A frase na imagem é de uma personagem de programa humorístico televisivo, que se apresentava como “gênia da lâmpada”, e não tinha muita habilidade para interpretar os desejos dos seus amos, o que eventualmente acarretava alguns probleminhas com a satisfação do cliente, digamos assim.

Quando tratamos de processos produtivos, e recorro novamente aos 6M de Ishikawa, o material de partida é um ponto crítico, e qualquer variação na sua forma, composição ou outra característica vai levar a um produto final diferente do esperado.

Uma não-conformidade dificilmente pode ser atribuída a uma causa única, sendo mais comum que uma cadeia de variações seja responsável pelo desfecho insatisfatório. Quando restringimos as variáveis do processo é possível atingir um padrão definido por duas palavras que eu, particularmente, aprecio muito: CONFORMIDADE e REPRODUTIBILIDADE.

A primeira diz respeito ao método, a segunda ao resultado, e ambas fazem muita diferença quando o tema é produto individualizado.

Vamos a algumas considerações a respeito.

Para qualquer tipo de produção, a primeira questão a ser respondida é: definimos o método e temos todos os materiais, máquinas, mão de obra, condições ambientais e padrões para executar a produção? A falta de respostas, ou meias respostas, pode custar muito caro.

1909…. Início da construção do RMS Titanic, em Belfast, nos estaleiros Harland and Wolff. Foi lançado ao mar em 31 de Maio de 1911, saindo em viagem inaugural em 10 de Abril de 1912, na rota Southhampton – Nova Iorque, passando por Cherbourg-Octeville (FRA) e Queenstown (IRL).

Seu projeto previa manter a navegabilidade mesmo se 4 de seus 16 compartimentos  estanques fossem inundados. Seriam necessários 3 milhões de rebites de aço carbono para assegurar a estrutura de cada um dos navio em construção no estaleiro (3 na época), com data de entrega de marcada.

A demanda foi superior à capacidade da siderúrgica fornecedora do estaleiro (trabalho MANUAL), o que levou à subcontratação de empresas sem processos e materiais igualmente qualificados – produzidos com ferro forjado com traços de escória acima do permitido (baixa resistência). Estes seriam usados em áreas de menor comprometimento ou risco de colapso, na proa e popa – RISCO CONHECIDO!
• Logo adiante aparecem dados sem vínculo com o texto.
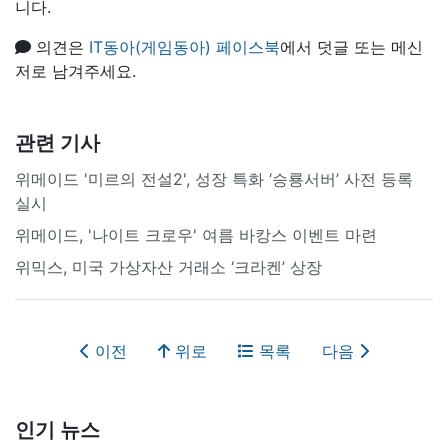
니다.
의견은
IT동아(게임동아) 페이스북
에서 덧글 또는 메신
저로 남겨주세요.
관련 기사
위메이드 '미르의 전설2', 성장 특화 ‘승룡서버’ 사전 등록
실시
위메이드, '나이트 크로우' 여름 바캉스 이벤트 마련
위믹스, 미국 가상자산 거래소 ‘크라켄’ 상장
이전
위로
목록
다음
인기 뉴스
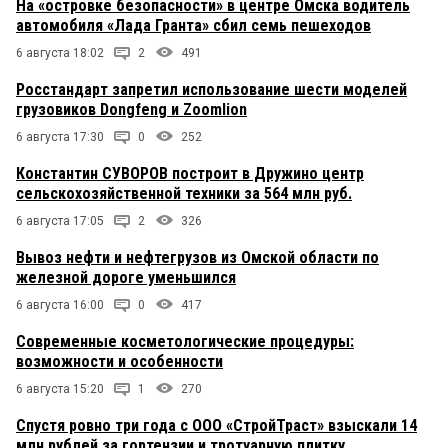
На «островке безопасности» в центре Омска водитель
автомобиля «Лада Гранта» сбил семь пешеходов
6 августа 18:02
2
491
Росстандарт запретил использование шести моделей
грузовиков Dongfeng и Zoomlion
6 августа 17:30
0
252
Константин СУВОРОВ построит в Дружино центр
сельскохозяйственной техники за 564 млн руб.
6 августа 17:05
2
326
Вывоз нефти и нефтегрузов из Омской области по
железной дороге уменьшился
6 августа 16:00
0
417
Современные косметологические процедуры:
возможности и особенности
6 августа 15:20
1
270
Спустя ровно три года с ООО «СтройТраст» взыскали 14
млн рублей за гортензии и тротуарную плитку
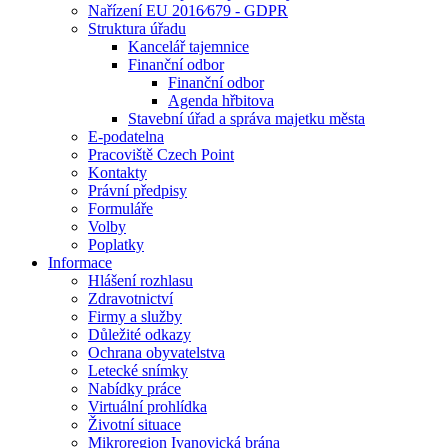
Nařízení EU 2016⁄679 - GDPR
Struktura úřadu
Kancelář tajemnice
Finanční odbor
Finanční odbor
Agenda hřbitova
Stavební úřad a správa majetku města
E-podatelna
Pracoviště Czech Point
Kontakty
Právní předpisy
Formuláře
Volby
Poplatky
Informace
Hlášení rozhlasu
Zdravotnictví
Firmy a služby
Důležité odkazy
Ochrana obyvatelstva
Letecké snímky
Nabídky práce
Virtuální prohlídka
Životní situace
Mikroregion Ivanovická brána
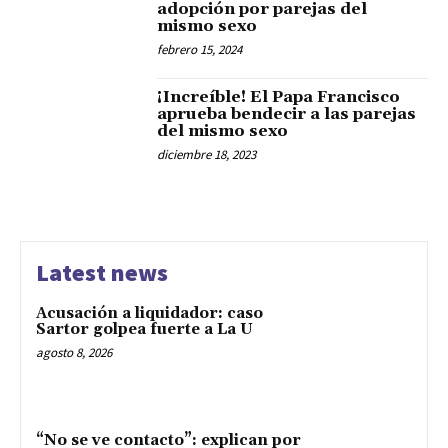
adopción por parejas del
mismo sexo
febrero 15, 2024
¡Increíble! El Papa Francisco
aprueba bendecir a las parejas
del mismo sexo
diciembre 18, 2023
Latest news
Acusación a liquidador: caso
Sartor golpea fuerte a La U
agosto 8, 2026
“No se ve contacto”: explican por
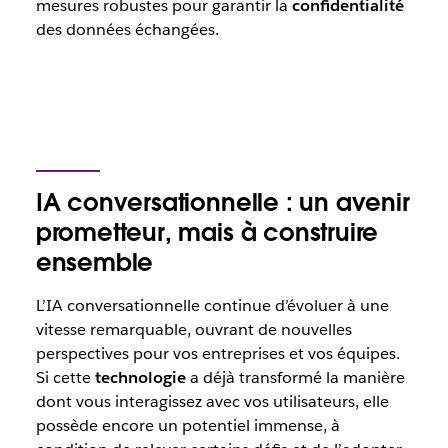
mesures robustes pour garantir la
confidentialité
des données échangées.
IA conversationnelle : un avenir
prometteur, mais à construire
ensemble
L’IA conversationnelle continue d’évoluer à une
vitesse remarquable, ouvrant de nouvelles
perspectives pour vos entreprises et vos équipes.
Si cette
technologie
a déjà transformé la manière
dont vous interagissez avec vos utilisateurs, elle
possède encore un potentiel immense, à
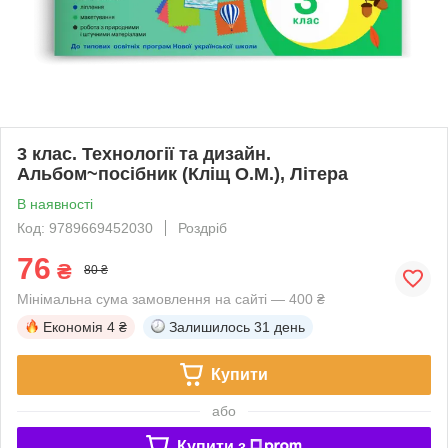
3 клас. Технології та дизайн.
Альбом~посібник (Кліщ О.М.), Літера
В наявності
Код: 9789669452030
Роздріб
76
₴
80 ₴
Мінімальна сума замовлення на сайті — 400 ₴
Економія
4 ₴
Залишилось
31 день
Купити
або
Купити з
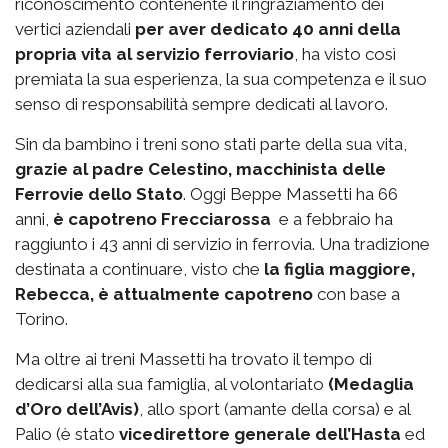
riconoscimento contenente il ringraziamento dei
vertici aziendali
per aver dedicato 40 anni della
propria vita al servizio ferroviario
, ha visto così
premiata la sua esperienza, la sua competenza e il suo
senso di responsabilità sempre dedicati al lavoro.
Sin da bambino i treni sono stati parte della sua vita,
grazie al padre Celestino, macchinista delle
Ferrovie dello Stato
. Oggi Beppe Massetti ha 66
anni,
è capotreno Frecciarossa
e a febbraio ha
raggiunto i 43 anni di servizio in ferrovia. Una tradizione
destinata a continuare, visto che
la figlia maggiore,
Rebecca, è attualmente capotreno
con base a
Torino.
Ma oltre ai treni Massetti ha trovato il tempo di
dedicarsi alla sua famiglia, al volontariato
(Medaglia
d’Oro dell’Avis)
, allo sport (amante della corsa) e al
Palio (è stato
vicedirettore generale dell’Hasta
ed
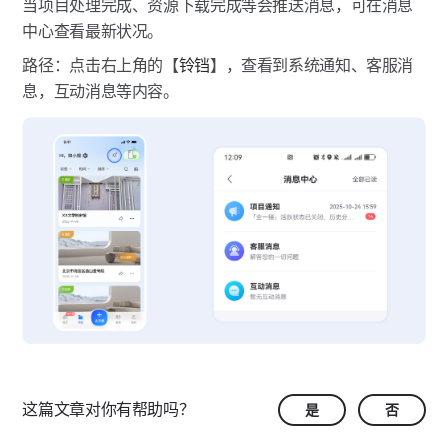
当项目处理完成、资源下载完成等会推送消息，可在消息
中心查看最新状况。
路径：点击右上角的【
铃铛
】，查看到系统通知、客服消
息，互动消息等内容。
这篇文章对你有帮助吗？
是
否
Às 23:30h de 14 de Abril, ao fim do quarto dia de viagem, um iceberg no meio do caminho… Na proa. Colisão, um rasgo nas chapas, seis compartimentos inundados e naufrágio.

Na partida levava 885 tripulantes e 1316 passageiros, 2201 pessoas no total. 1514 pessoas, contagem mais aceita, não chegaram à América.
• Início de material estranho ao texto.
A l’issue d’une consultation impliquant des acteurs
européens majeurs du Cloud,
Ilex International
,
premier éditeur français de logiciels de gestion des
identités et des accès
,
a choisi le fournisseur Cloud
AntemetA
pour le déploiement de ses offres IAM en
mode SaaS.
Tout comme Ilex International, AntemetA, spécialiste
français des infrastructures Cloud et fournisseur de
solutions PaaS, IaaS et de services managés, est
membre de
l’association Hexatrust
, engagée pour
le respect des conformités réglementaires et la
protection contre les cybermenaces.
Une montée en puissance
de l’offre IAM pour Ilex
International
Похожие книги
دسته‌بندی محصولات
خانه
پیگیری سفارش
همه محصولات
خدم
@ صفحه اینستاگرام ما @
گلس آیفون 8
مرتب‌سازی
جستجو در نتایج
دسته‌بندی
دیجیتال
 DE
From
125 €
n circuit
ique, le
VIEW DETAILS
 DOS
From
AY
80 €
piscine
Certamente essa foi uma das causas contribuintes do acidente, não a única, mas a falta de CONFORMIDADE e REPRODUTIBILIDADE na produção dos rebites deu chance a uma cadeia de eventos que culminou no naufrágio.

A essa hora você pode estar pensando sobre o quanto é relevante para a farmácia com manipulação estabelecer a correta especificação de TODOS os seus insumos. Reforço, TODOS.

Vou acrescentar um relato pessoal, numa área onde ainda temos muitas fragilidades, os fitoterápicos. Temos regramentos que estabelecem que as especificações para insumos deverão conter as informações necessárias para manter as características e possibilitar a correta identificação de cada matéria-prima comprada pela farmácia. Para os fitoterápicos, entre outros itens, a denominação botânica é IMPRESCINDÍVEL – se não, vejamos:

Para Erva-de-São-João, por exemplo, temos duas espécies que recebem a mesma denominação popular, sendo, porém, totalmente distintas em suas características botânicas e usos terapêuticos, fato que descobri após uma compra onde não constava no pedido o nome botânico da espécie. Sim, senhores, acontece nas melhores famílias e farmácias.

A erva que eu desejava comprar era o Hypericum perforatum, espécie exótica, com propriedades ansiolíticas e eventualmente manifestações de hepatotoxicidade e fotossensibilidade, sendo seu uso restrito à prescrição médica.

O que recebi foi a Erva-de-São-João nacional, o Ageratum conizoides, que tem outros nomes menos santos como catinga-de-bode e picão-roxo, com propriedades tônicas, carminativas e anti-inflamatórias, entre outras. Em resumo, nada haver com nada, mas exatamente o que foi pedido – “não adianta ficar arrependido”, lembra?

E se, hipoteticamente, além da ausência de especificação de compra, a conferência das informações do laudo tivesse falhado?  O prejuízo terapêutico seria completo.

Então, seja para grandes navios transatlânticos, ou medicamentos, ou outros produtos para a saúde individualizados, tenha em mente que CONFORMIDADE e REPRODUTIBILIDADE são mais que a alma do negócio – são o negócio em si.